Le ton était aussi indigné que James semblait indigne à ses yeux. Et si la très jeune fille n’y était pour rien, n’ayant fait que suivre l’intense programme de ses leçons quotidiennes, obéissant aux demandes de sa mères et aux requêtes de ses sœurs (Anne lui ayant expressément demandé de rentrer par un autre chemin, pour qu’elle puisse avoir du temps seule avec son Comte) elle compris qu’elle allait être tenue partiellement responsable. Elle n’osa même pas dire à son père que, si elle avait accompagné Anne, vu la sauvagerie des marques sur le corps de sa sœur, ce n’est pas un seul cadavre que le facteur aurait retrouvé, mais deux. Peut-être aurait-il préféré qu’il en soit ainsi. Il était toujours plus aisé de faire porter aux autres ses propres défaillances. Ainsi, James se contenta d’écouter son père, sans réagir, déverser sa détresse dans une avalanche de propos colériques. Elle ne démenti pas quand il lui cria sa déception. Elle demeura parfaitement immobile lorsqu’il l’a pris par les épaules pour la secouer. Elle n’essuya pas sa joue lorsqu’il lui cracha son dédain au visage. Elle ne tendit pas l’autre non plus. Non, elle avisa simplement le visage en cœur de sa sœur, son corps raidit par la mort, imprégnant sa rétine de sa silhouette. Puis, lorsque la source de la colère paternelle se tarit face au puit sans fond que semblait être sa fille, elle se permis enfin de relever les yeux pour poser la seule question qui lui taraudait l’esprit.

- « Où est l’héritier du Comte de Roncebois ? »

- « Que veux-tu que j’en saches ? Lui répondit son père, décontenancé par cette question. Il ne doit pas être encore au courant. J’ai envoyé un coursier prévenir leur famille. Quelle ignominie, à deux semaines du mariage… »

James n’écoutait plus alors que son père s’enfonçait dans ses plus grands travers, ceux de ne parvenir à distinguer l’important (le décès de sa fille ainée à l’âge de dix-neuf ans) du secondaire (les qu’en dira-t-on face à l’annulation des noces avec les Roncebois).

Elle n’écoutait plus, car elle savait que le coursier ne trouverait pas le jeune comte. Anne et lui étaient supposés rentrer secrètement ensemble. Au fond, elle espérait qu’ils découvrent que Roncebois était mort. C’était un sort plus enviable qu’être transformé en ces hommes bêtes qui se multipliaient dans les bois et s’avançaient de plus en plus proches des maisons. Pire, si elle apprenait qu’il était bel et bien vivant – et qu’il avait donc abandonné sa sœur à son triste sort pour prendre les jambes à son cou – alors, elle promettrait à Anne de réserver à son fiancé un sort bien plus funeste que ce qui aurait dû l’emporter dans les bois ce jour-là.
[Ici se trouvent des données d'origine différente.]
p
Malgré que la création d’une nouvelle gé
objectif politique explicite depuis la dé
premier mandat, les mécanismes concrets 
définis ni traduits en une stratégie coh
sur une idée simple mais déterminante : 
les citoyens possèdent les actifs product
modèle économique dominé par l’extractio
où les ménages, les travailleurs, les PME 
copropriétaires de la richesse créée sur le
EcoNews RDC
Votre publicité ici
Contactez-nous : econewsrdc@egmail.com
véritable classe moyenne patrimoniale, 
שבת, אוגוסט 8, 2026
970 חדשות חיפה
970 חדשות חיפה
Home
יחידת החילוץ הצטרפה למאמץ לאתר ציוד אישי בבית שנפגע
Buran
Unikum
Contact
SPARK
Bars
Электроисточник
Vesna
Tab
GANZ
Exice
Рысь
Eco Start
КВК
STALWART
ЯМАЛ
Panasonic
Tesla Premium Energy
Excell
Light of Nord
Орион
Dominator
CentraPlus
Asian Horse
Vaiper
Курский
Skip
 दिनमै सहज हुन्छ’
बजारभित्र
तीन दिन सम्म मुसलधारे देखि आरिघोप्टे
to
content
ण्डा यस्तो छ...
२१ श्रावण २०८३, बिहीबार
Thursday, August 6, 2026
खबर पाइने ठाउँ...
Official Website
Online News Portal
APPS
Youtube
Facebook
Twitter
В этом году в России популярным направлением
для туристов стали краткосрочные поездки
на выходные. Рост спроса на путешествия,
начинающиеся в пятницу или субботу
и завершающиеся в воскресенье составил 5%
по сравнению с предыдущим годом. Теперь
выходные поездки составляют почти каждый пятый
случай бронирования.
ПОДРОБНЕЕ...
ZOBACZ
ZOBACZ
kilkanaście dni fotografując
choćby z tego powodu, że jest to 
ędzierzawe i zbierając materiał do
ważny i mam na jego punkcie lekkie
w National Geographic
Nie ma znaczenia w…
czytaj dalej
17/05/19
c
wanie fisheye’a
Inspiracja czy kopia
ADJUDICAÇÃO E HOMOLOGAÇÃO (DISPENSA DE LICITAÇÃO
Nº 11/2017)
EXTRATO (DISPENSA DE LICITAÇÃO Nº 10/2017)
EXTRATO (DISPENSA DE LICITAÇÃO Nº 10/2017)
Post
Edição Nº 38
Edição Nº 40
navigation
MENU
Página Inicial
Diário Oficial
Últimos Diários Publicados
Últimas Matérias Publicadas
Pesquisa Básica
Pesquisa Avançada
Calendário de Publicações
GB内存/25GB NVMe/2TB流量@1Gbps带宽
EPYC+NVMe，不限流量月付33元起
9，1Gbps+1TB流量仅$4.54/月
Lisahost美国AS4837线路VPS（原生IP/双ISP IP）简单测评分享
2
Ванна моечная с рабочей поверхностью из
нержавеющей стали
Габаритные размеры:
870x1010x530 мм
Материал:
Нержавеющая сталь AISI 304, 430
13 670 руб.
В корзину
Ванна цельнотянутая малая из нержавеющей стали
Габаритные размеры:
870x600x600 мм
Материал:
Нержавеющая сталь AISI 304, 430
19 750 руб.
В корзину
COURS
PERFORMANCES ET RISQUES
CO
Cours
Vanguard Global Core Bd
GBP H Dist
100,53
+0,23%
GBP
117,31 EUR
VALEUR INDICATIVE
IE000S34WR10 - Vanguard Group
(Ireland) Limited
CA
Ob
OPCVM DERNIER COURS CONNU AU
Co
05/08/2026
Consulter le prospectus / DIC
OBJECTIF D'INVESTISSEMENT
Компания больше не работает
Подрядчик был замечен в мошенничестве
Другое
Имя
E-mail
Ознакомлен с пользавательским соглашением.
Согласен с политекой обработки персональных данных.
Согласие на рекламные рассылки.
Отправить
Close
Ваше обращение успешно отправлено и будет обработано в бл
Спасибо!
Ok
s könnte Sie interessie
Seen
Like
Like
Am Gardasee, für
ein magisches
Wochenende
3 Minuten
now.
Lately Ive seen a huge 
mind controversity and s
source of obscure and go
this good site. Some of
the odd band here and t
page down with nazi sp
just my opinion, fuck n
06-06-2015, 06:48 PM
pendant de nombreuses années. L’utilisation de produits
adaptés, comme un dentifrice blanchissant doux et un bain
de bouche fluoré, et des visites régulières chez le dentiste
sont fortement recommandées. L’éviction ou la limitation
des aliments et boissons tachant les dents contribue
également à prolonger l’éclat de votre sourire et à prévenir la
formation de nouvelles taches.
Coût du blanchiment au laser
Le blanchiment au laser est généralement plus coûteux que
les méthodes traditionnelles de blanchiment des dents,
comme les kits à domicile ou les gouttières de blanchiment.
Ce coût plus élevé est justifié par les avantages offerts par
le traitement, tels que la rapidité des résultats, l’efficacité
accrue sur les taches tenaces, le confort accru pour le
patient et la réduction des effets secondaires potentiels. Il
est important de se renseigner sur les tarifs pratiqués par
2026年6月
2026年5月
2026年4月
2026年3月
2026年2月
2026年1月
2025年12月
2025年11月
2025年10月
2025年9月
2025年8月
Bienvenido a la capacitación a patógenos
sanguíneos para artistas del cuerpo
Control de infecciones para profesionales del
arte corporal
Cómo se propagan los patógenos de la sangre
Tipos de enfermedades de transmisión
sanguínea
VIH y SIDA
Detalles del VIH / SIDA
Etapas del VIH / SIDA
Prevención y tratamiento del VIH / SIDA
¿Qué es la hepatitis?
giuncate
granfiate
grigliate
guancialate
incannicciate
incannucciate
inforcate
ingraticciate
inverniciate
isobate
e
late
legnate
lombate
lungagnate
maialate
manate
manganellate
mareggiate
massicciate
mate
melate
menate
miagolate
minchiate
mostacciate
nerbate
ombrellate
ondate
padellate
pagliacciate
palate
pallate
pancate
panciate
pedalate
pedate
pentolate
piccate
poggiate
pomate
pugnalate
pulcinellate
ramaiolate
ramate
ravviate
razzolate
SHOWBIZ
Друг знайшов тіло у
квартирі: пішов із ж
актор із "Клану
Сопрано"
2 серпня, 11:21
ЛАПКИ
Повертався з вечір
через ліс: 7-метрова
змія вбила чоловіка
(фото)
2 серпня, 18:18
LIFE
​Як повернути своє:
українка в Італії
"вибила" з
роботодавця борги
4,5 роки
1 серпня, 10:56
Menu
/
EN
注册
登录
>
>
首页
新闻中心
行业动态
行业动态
C’est le cri de douleur qu’émit Angelina entre deux hoquets de désespoir qui sortit la famille Draven de sa torpeur. La pauvre femme, accablée de tristesse et sonnée par le choc, perdit les eaux dans la chambre même ou reposait le cadavre de sa fille aînée dans un spectacle qui, d’accablant, devint franchement grotesque. Ses filles réagirent au quart de tour, transportant Angelina dans sa propre chambre. On appela en urgence la sage-femme de la famille, et le docteur. Nicolas Draven, lui, préféra rester planté derrière la fenêtre de la chambre de sa fille Anne plutôt que d’aller au chevet de sa femme.

Ce n’est qu’à l’annonce de la naissance de son dernier – ce fils qu’il n’espérait plus – qu’il daigna quitter son aînée. Ce qui aurait dû être un moment de joie intense, de celles liées à la sensation d’accomplissement tant attendu, se transforma donc en souvenir en demi-teinte dans l’esprit pourtant si cartésien et dénué d’émotions de Nicolas Draven.

Le jour de la naissance de son fils était le jour de la mort de sa fille.

Entre joie et tristesse, alégresse et peine, la seule chose tangible à ses yeux demeura finalement la déception que lui procurait sa fille qui n’était pas un fils et qui portait si mal le prénom de son défunt père.